Movie-rental company says its success depends on its adaptability

Blockbuster may close as many as a thousand stores across the country by the end of next year, but the company's CEO said it's not the end of the road.

Dallas-based Blockbuster Inc. lost $116.8 million in the third quarter. But CEO Jim Keyes said the movie-rental company is "absolutely not" on its deathbed.

"It really depends on us and our ability to adapt," he said.

Netflix Inc., which delivers movies by mail, and Redbox Automated Retail LLC, which offers $1 DVD rentals at more than 17,000 standalone kiosks, have both challenged Blockbuster in recent years.

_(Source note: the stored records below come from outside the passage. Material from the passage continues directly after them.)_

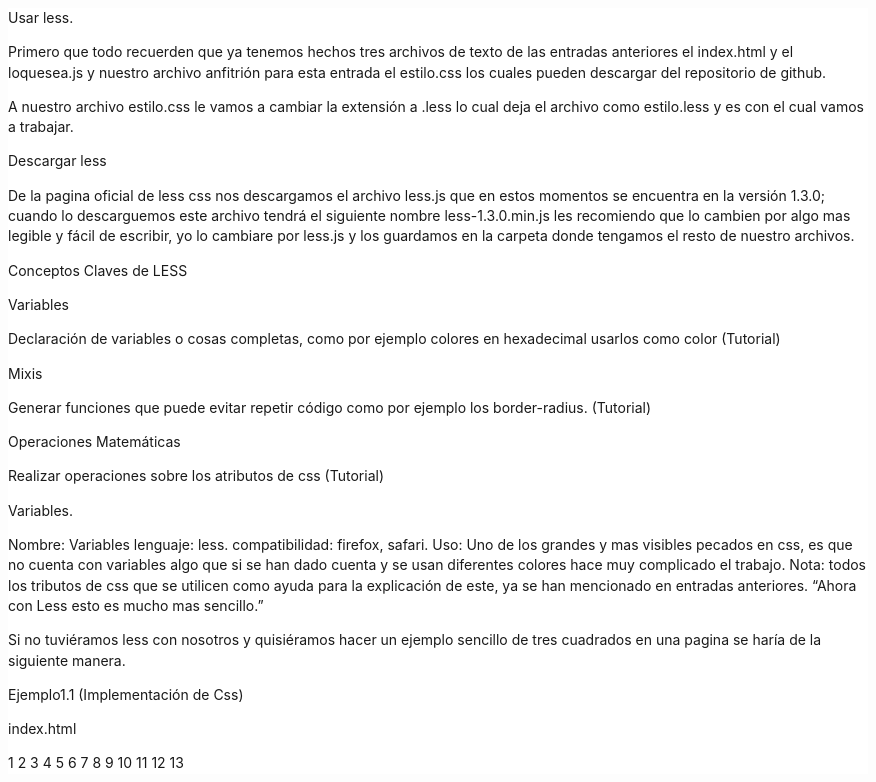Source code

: Usar less.

Primero que todo recuerden que ya tenemos hechos tres archivos de texto de las entradas anteriores el index.html y el loquesea.js y nuestro archivo anfitrión para esta entrada el estilo.css los cuales pueden descargar del repositorio de github.

A nuestro archivo estilo.css le vamos a cambiar la extensión a .less lo cual deja el archivo como estilo.less y es con el cual vamos a trabajar.

Descargar less

De la pagina oficial de less css nos descargamos el archivo less.js que en estos momentos se encuentra en la versión 1.3.0; cuando lo descarguemos este archivo tendrá el siguiente nombre  less-1.3.0.min.js les recomiendo que lo cambien por algo mas legible y fácil de escribir, yo lo cambiare por less.js y los guardamos en la carpeta donde tengamos el resto de nuestro archivos.

Conceptos Claves de LESS

Variables

Declaración de variables o cosas completas, como por ejemplo colores en hexadecimal usarlos como color (Tutorial)

Mixis

Generar funciones que puede evitar repetir código como por ejemplo los border-radius. (Tutorial)

Operaciones Matemáticas

Realizar operaciones sobre los atributos de css (Tutorial)

Variables.

Nombre: Variables
lenguaje: less.
compatibilidad:  firefox, safari.
Uso: Uno de los grandes y mas visibles pecados en css, es que no cuenta con variables algo que si se han dado cuenta y se usan diferentes colores hace muy complicado el trabajo.
Nota: todos los tributos de css que se utilicen como ayuda para la explicación de este, ya se han mencionado en entradas anteriores.
“Ahora con Less esto es mucho mas sencillo.”

 Si no tuviéramos less con nosotros y quisiéramos hacer un ejemplo sencillo de tres cuadrados en una pagina se haría de la siguiente manera.

Ejemplo1.1 (Implementación de Css)

index.html

1
2
3
4
5
6
7
8
9
10
11
12
13
<html>
 <head>
  <title>Ejemplo1</title>
  <link rel="stylesheet" type="text/css" href="estilo.css">
 </head>
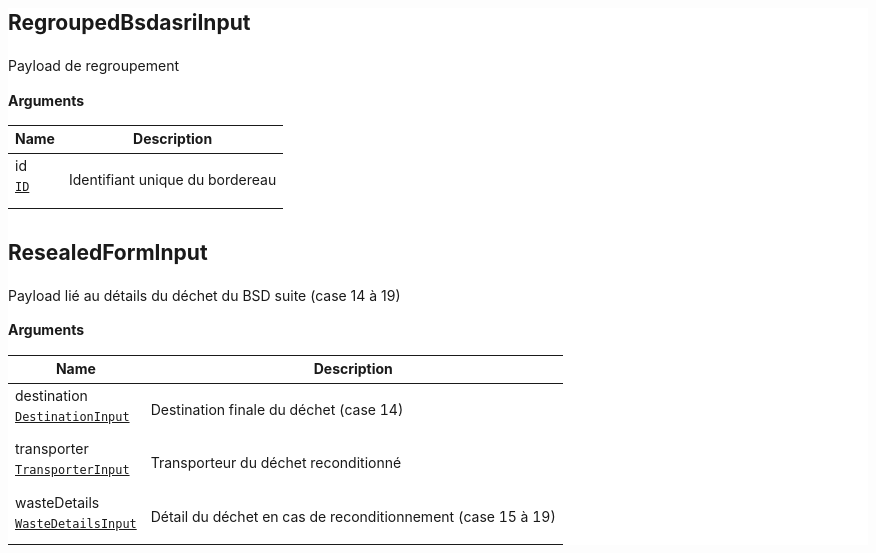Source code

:## RegroupedBsdasriInput

Payload de regroupement

<p style={{ marginBottom: "0.4em" }}><strong>Arguments</strong></p>

<table>
<thead><tr><th>Name</th><th>Description</th></tr></thead>
<tbody>
<tr>
<td>
id<br />
<a href="/api/scalars#id"><code>ID</code></a>
</td>
<td>
<p>Identifiant unique du bordereau</p>
</td>
</tr>
</tbody>
</table>

## ResealedFormInput

Payload lié au détails du déchet du BSD suite (case 14 à 19)

<p style={{ marginBottom: "0.4em" }}><strong>Arguments</strong></p>

<table>
<thead><tr><th>Name</th><th>Description</th></tr></thead>
<tbody>
<tr>
<td>
destination<br />
<a href="/api/inputObjects#destinationinput"><code>DestinationInput</code></a>
</td>
<td>
<p>Destination finale du déchet (case 14)</p>
</td>
</tr>
<tr>
<td>
transporter<br />
<a href="/api/inputObjects#transporterinput"><code>TransporterInput</code></a>
</td>
<td>
<p>Transporteur du déchet reconditionné</p>
</td>
</tr>
<tr>
<td>
wasteDetails<br />
<a href="/api/inputObjects#wastedetailsinput"><code>WasteDetailsInput</code></a>
</td>
<td>
<p>Détail du déchet en cas de reconditionnement (case 15 à 19)</p>
</td>
</tr>
</tbody>
</table>
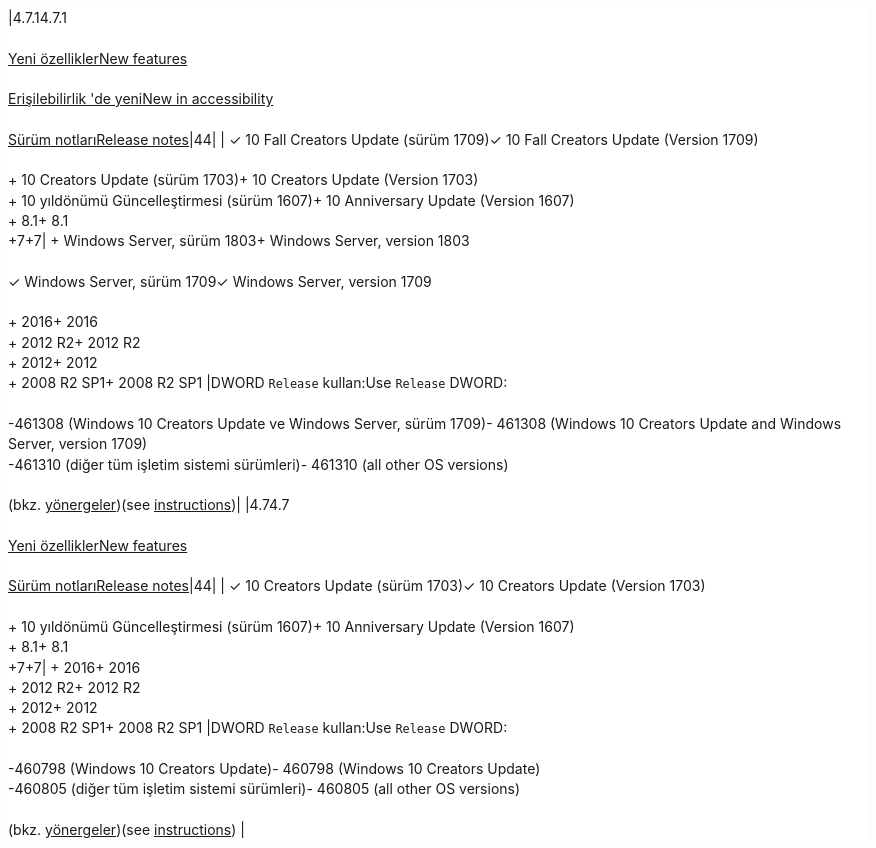|<span data-ttu-id="a50a5-178">4.7.1</span><span class="sxs-lookup"><span data-stu-id="a50a5-178">4.7.1</span></span><br/><br/>[<span data-ttu-id="a50a5-179">Yeni özellikler</span><span class="sxs-lookup"><span data-stu-id="a50a5-179">New features</span></span>](../whats-new/index.md#whats-new-in-net-framework-471)<br/><br/>[<span data-ttu-id="a50a5-180">Erişilebilirlik 'de yeni</span><span class="sxs-lookup"><span data-stu-id="a50a5-180">New in accessibility</span></span>](../whats-new/whats-new-in-accessibility.md#whats-new-in-accessibility-in-net-framework-471)<br /><br >[<span data-ttu-id="a50a5-181">Sürüm notları</span><span class="sxs-lookup"><span data-stu-id="a50a5-181">Release notes</span></span>](https://github.com/Microsoft/dotnet/tree/master/releases/net471/README.md)|<span data-ttu-id="a50a5-182">4</span><span class="sxs-lookup"><span data-stu-id="a50a5-182">4</span></span>| | <span data-ttu-id="a50a5-183">✓ 10 Fall Creators Update (sürüm 1709)</span><span class="sxs-lookup"><span data-stu-id="a50a5-183">✓ 10 Fall Creators Update (Version 1709)</span></span> <br/> <br/> <span data-ttu-id="a50a5-184">+ 10 Creators Update (sürüm 1703)</span><span class="sxs-lookup"><span data-stu-id="a50a5-184">+ 10 Creators Update (Version 1703)</span></span> <br/> <span data-ttu-id="a50a5-185">+ 10 yıldönümü Güncelleştirmesi (sürüm 1607)</span><span class="sxs-lookup"><span data-stu-id="a50a5-185">+ 10 Anniversary Update (Version 1607)</span></span> <br/> <span data-ttu-id="a50a5-186">+ 8.1</span><span class="sxs-lookup"><span data-stu-id="a50a5-186">+ 8.1</span></span> <br/> <span data-ttu-id="a50a5-187">+7</span><span class="sxs-lookup"><span data-stu-id="a50a5-187">+7</span></span>| <span data-ttu-id="a50a5-188">+ Windows Server, sürüm 1803</span><span class="sxs-lookup"><span data-stu-id="a50a5-188">+ Windows Server, version 1803</span></span> <br/><br/> <span data-ttu-id="a50a5-189">✓ Windows Server, sürüm 1709</span><span class="sxs-lookup"><span data-stu-id="a50a5-189">✓ Windows Server, version 1709</span></span> <br/><br/> <span data-ttu-id="a50a5-190">+ 2016</span><span class="sxs-lookup"><span data-stu-id="a50a5-190">+ 2016</span></span> <br/> <span data-ttu-id="a50a5-191">+ 2012 R2</span><span class="sxs-lookup"><span data-stu-id="a50a5-191">+ 2012 R2</span></span> <br/> <span data-ttu-id="a50a5-192">+ 2012</span><span class="sxs-lookup"><span data-stu-id="a50a5-192">+ 2012</span></span> <br/> <span data-ttu-id="a50a5-193">+ 2008 R2 SP1</span><span class="sxs-lookup"><span data-stu-id="a50a5-193">+ 2008 R2 SP1</span></span> |<span data-ttu-id="a50a5-194">DWORD `Release` kullan:</span><span class="sxs-lookup"><span data-stu-id="a50a5-194">Use `Release` DWORD:</span></span><br/><br/> <span data-ttu-id="a50a5-195">-461308 (Windows 10 Creators Update ve Windows Server, sürüm 1709)</span><span class="sxs-lookup"><span data-stu-id="a50a5-195">- 461308 (Windows 10 Creators Update and Windows Server, version 1709)</span></span> <br/> <span data-ttu-id="a50a5-196">-461310 (diğer tüm işletim sistemi sürümleri)</span><span class="sxs-lookup"><span data-stu-id="a50a5-196">- 461310 (all other OS versions)</span></span> <br/><br/> <span data-ttu-id="a50a5-197">(bkz. [yönergeler](how-to-determine-which-versions-are-installed.md))</span><span class="sxs-lookup"><span data-stu-id="a50a5-197">(see [instructions](how-to-determine-which-versions-are-installed.md))</span></span>| 
|<span data-ttu-id="a50a5-198">4.7</span><span class="sxs-lookup"><span data-stu-id="a50a5-198">4.7</span></span><br/><br/>[<span data-ttu-id="a50a5-199">Yeni özellikler</span><span class="sxs-lookup"><span data-stu-id="a50a5-199">New features</span></span>](../whats-new/index.md#whats-new-in-net-framework-47)<br /><br >[<span data-ttu-id="a50a5-200">Sürüm notları</span><span class="sxs-lookup"><span data-stu-id="a50a5-200">Release notes</span></span>](https://github.com/Microsoft/dotnet/tree/master/releases/net47/README.md)|<span data-ttu-id="a50a5-201">4</span><span class="sxs-lookup"><span data-stu-id="a50a5-201">4</span></span>| | <span data-ttu-id="a50a5-202">✓ 10 Creators Update (sürüm 1703)</span><span class="sxs-lookup"><span data-stu-id="a50a5-202">✓ 10 Creators Update (Version 1703)</span></span> <br/> <br/> <span data-ttu-id="a50a5-203">+ 10 yıldönümü Güncelleştirmesi (sürüm 1607)</span><span class="sxs-lookup"><span data-stu-id="a50a5-203">+ 10 Anniversary Update (Version 1607)</span></span> <br/> <span data-ttu-id="a50a5-204">+ 8.1</span><span class="sxs-lookup"><span data-stu-id="a50a5-204">+ 8.1</span></span> <br/> <span data-ttu-id="a50a5-205">+7</span><span class="sxs-lookup"><span data-stu-id="a50a5-205">+7</span></span>| <span data-ttu-id="a50a5-206">+ 2016</span><span class="sxs-lookup"><span data-stu-id="a50a5-206">+ 2016</span></span> <br/> <span data-ttu-id="a50a5-207">+ 2012 R2</span><span class="sxs-lookup"><span data-stu-id="a50a5-207">+ 2012 R2</span></span> <br/> <span data-ttu-id="a50a5-208">+ 2012</span><span class="sxs-lookup"><span data-stu-id="a50a5-208">+ 2012</span></span> <br/> <span data-ttu-id="a50a5-209">+ 2008 R2 SP1</span><span class="sxs-lookup"><span data-stu-id="a50a5-209">+ 2008 R2 SP1</span></span> |<span data-ttu-id="a50a5-210">DWORD `Release` kullan:</span><span class="sxs-lookup"><span data-stu-id="a50a5-210">Use `Release` DWORD:</span></span><br/><br/> <span data-ttu-id="a50a5-211">-460798 (Windows 10 Creators Update)</span><span class="sxs-lookup"><span data-stu-id="a50a5-211">- 460798 (Windows 10 Creators Update)</span></span> <br/> <span data-ttu-id="a50a5-212">-460805 (diğer tüm işletim sistemi sürümleri)</span><span class="sxs-lookup"><span data-stu-id="a50a5-212">- 460805 (all other OS versions)</span></span> <br/><br/> <span data-ttu-id="a50a5-213">(bkz. [yönergeler](how-to-determine-which-versions-are-installed.md))</span><span class="sxs-lookup"><span data-stu-id="a50a5-213">(see [instructions](how-to-determine-which-versions-are-installed.md))</span></span> |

Chris White, of Greenstone Capital Management, said the market is "fiercely competitive." He follows the company for a stock fund that owns Blockbuster shares.

"By the time they began to ramp up, the competition had a significant advantage," he said.

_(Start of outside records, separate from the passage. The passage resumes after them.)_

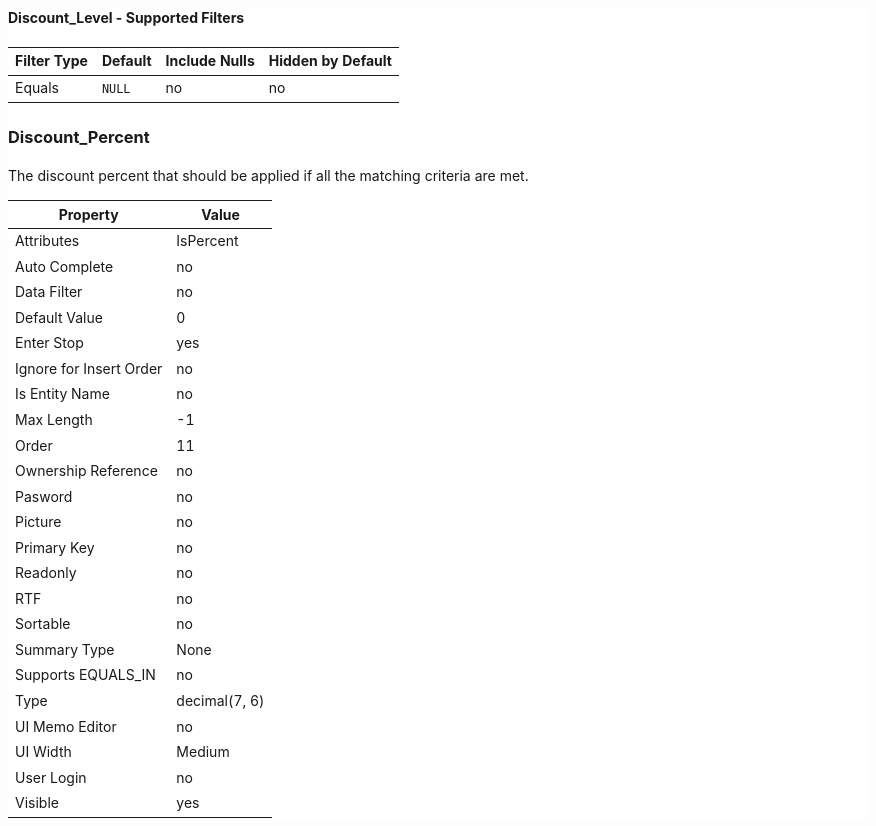 #### Discount_Level - Supported Filters

| Filter Type | Default | Include Nulls | Hidden by Default |
| - | - | - | - |
|Equals|`NULL`|no|no|

### Discount_Percent


The discount percent that should be applied if all the matching criteria are met.

| Property | Value |
| - | - |
|Attributes|IsPercent|
|Auto Complete|no|
|Data Filter|no|
|Default Value|0|
|Enter Stop|yes|
|Ignore for Insert Order|no|
|Is Entity Name|no|
|Max Length|-1|
|Order|11|
|Ownership Reference|no|
|Pasword|no|
|Picture|no|
|Primary Key|no|
|Readonly|no|
|RTF|no|
|Sortable|no|
|Summary Type|None|
|Supports EQUALS_IN|no|
|Type|decimal(7, 6)|
|UI Memo Editor|no|
|UI Width|Medium|
|User Login|no|
|Visible|yes|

Keyes said Blockbuster was a little slow to change but is now ready to fix that.

The company has set up a movie-by-mail service to compete with Netflix and is also set to take on Redbox's kiosks.

Blockbuster will install 10,000 similar kiosks across the country by the end of the next year that will also have $1 rentals. A few of the kiosks are already in North Texas, and more are on the way in the next few months.

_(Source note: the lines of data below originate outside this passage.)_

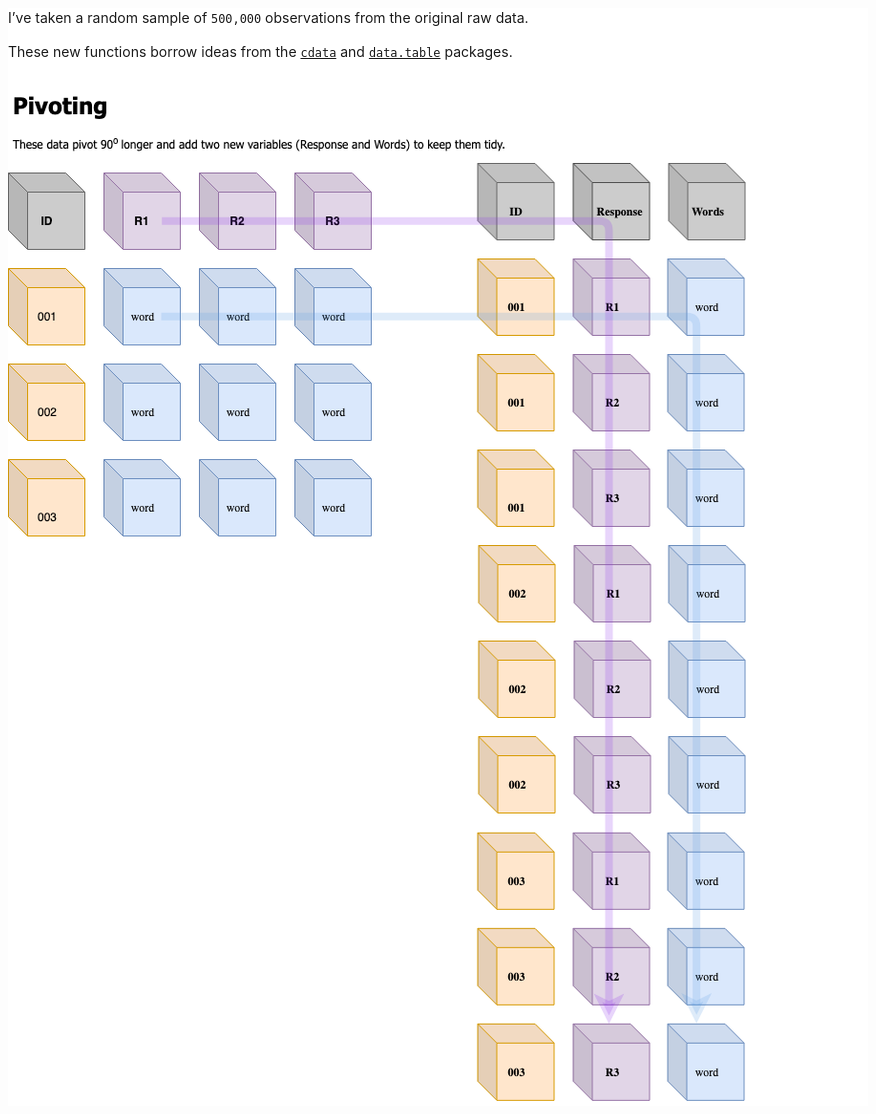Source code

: I’ve taken a random sample of `500,000` observations from the original
raw data.

These new functions borrow ideas from the
[`cdata`](https://winvector.github.io/cdata/) and
[`data.table`](https://github.com/Rdatatable/data.table/wiki) packages.

![](images/tidy-pivoting-longer.png)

The rental company is also moving online, offering Blockbuster on Demand through the Internet directly to Samsung TVs and Blu-ray and DVD players. Customers can order movies at home with a few clicks of the remote.

Keyes said streaming to televisions, phones and computers is Blockbuster's future.

"Blockbuster is not about the physical store. That's not who we are," he said.

But the company said its stores are also a critical part of its future. Despite closures, thousands of store locations will stay open.

"The store is just one method of delivering convenient access to media entertainment," Keyes said.

As it moves to reinvent itself, Blockbuster is also expanding into sales of TVs, DVD players, TIVO recorders and portable devices that plug into movie download stations in the store.

"Cool will come. But it only comes when you do a better job of delivering what the customer wants," Keyes said.

White said Keyes has time to turn the company around.

"It looks like bankruptcy risk is off the table for a couple years," he said. "He's got a window here; if he can go back and execute, I think they'll do very well.